Data to process >>
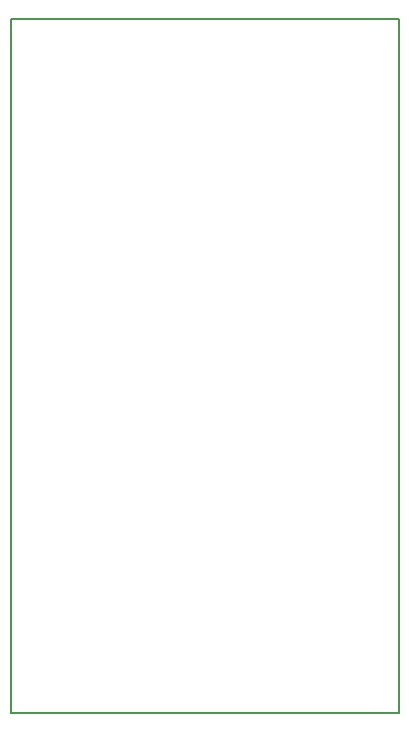
<source format=gm1>
G04 MADE WITH FRITZING*
G04 WWW.FRITZING.ORG*
G04 DOUBLE SIDED*
G04 HOLES PLATED*
G04 CONTOUR ON CENTER OF CONTOUR VECTOR*
%ASAXBY*%
%FSLAX23Y23*%
%MOIN*%
%OFA0B0*%
%SFA1.0B1.0*%
%ADD10R,1.300140X2.323400*%
%ADD11C,0.008000*%
%ADD10C,0.008*%
%LNCONTOUR*%
G90*
G70*
G54D10*
G54D11*
X4Y2319D02*
X1296Y2319D01*
X1296Y4D01*
X4Y4D01*
X4Y2319D01*
D02*
G04 End of contour*
M02*
</source>
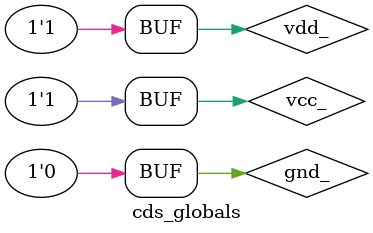
<source format=v>

`celldefine
module cds_globals;


supply1 vdd_;

supply0 gnd_;

supply1 vcc_;


endmodule
`endcelldefine

</source>
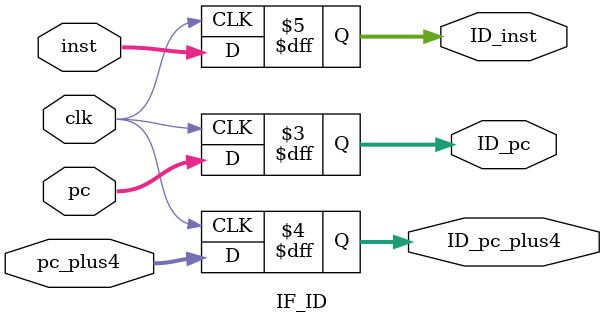
<source format=v>
module IF_ID(
    input clk,
    //input rst,
    input [31:0] pc,
    input [31:0] pc_plus4,
    input [31:0] inst,

    output reg[31:0] ID_pc,
    output reg[31:0] ID_pc_plus4,
    output reg[31:0] ID_inst
);

initial begin
    ID_pc=32'b0;
    ID_pc_plus4=32'b0;
    ID_inst=32'b0;
end

always@(posedge clk)begin
    ID_inst<=inst;
    ID_pc<=pc;
    ID_pc_plus4<=pc_plus4;
end


endmodule
</source>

Written task >>
Please output the material as written, apart from the images.

Exercise response >>
<source format=gm1>
G04 MADE WITH FRITZING*
G04 WWW.FRITZING.ORG*
G04 DOUBLE SIDED*
G04 HOLES PLATED*
G04 CONTOUR ON CENTER OF CONTOUR VECTOR*
%ASAXBY*%
%FSLAX23Y23*%
%MOIN*%
%OFA0B0*%
%SFA1.0B1.0*%
%ADD10R,1.300140X2.323400*%
%ADD11C,0.008000*%
%ADD10C,0.008*%
%LNCONTOUR*%
G90*
G70*
G54D10*
G54D11*
X4Y2319D02*
X1296Y2319D01*
X1296Y4D01*
X4Y4D01*
X4Y2319D01*
D02*
G04 End of contour*
M02*
</source>
<source format=v>

`celldefine
module cds_globals;


supply1 vdd_;

supply0 gnd_;

supply1 vcc_;


endmodule
`endcelldefine

</source>
<source format=v>
module IF_ID(
    input clk,
    //input rst,
    input [31:0] pc,
    input [31:0] pc_plus4,
    input [31:0] inst,

    output reg[31:0] ID_pc,
    output reg[31:0] ID_pc_plus4,
    output reg[31:0] ID_inst
);

initial begin
    ID_pc=32'b0;
    ID_pc_plus4=32'b0;
    ID_inst=32'b0;
end

always@(posedge clk)begin
    ID_inst<=inst;
    ID_pc<=pc;
    ID_pc_plus4<=pc_plus4;
end


endmodule
</source>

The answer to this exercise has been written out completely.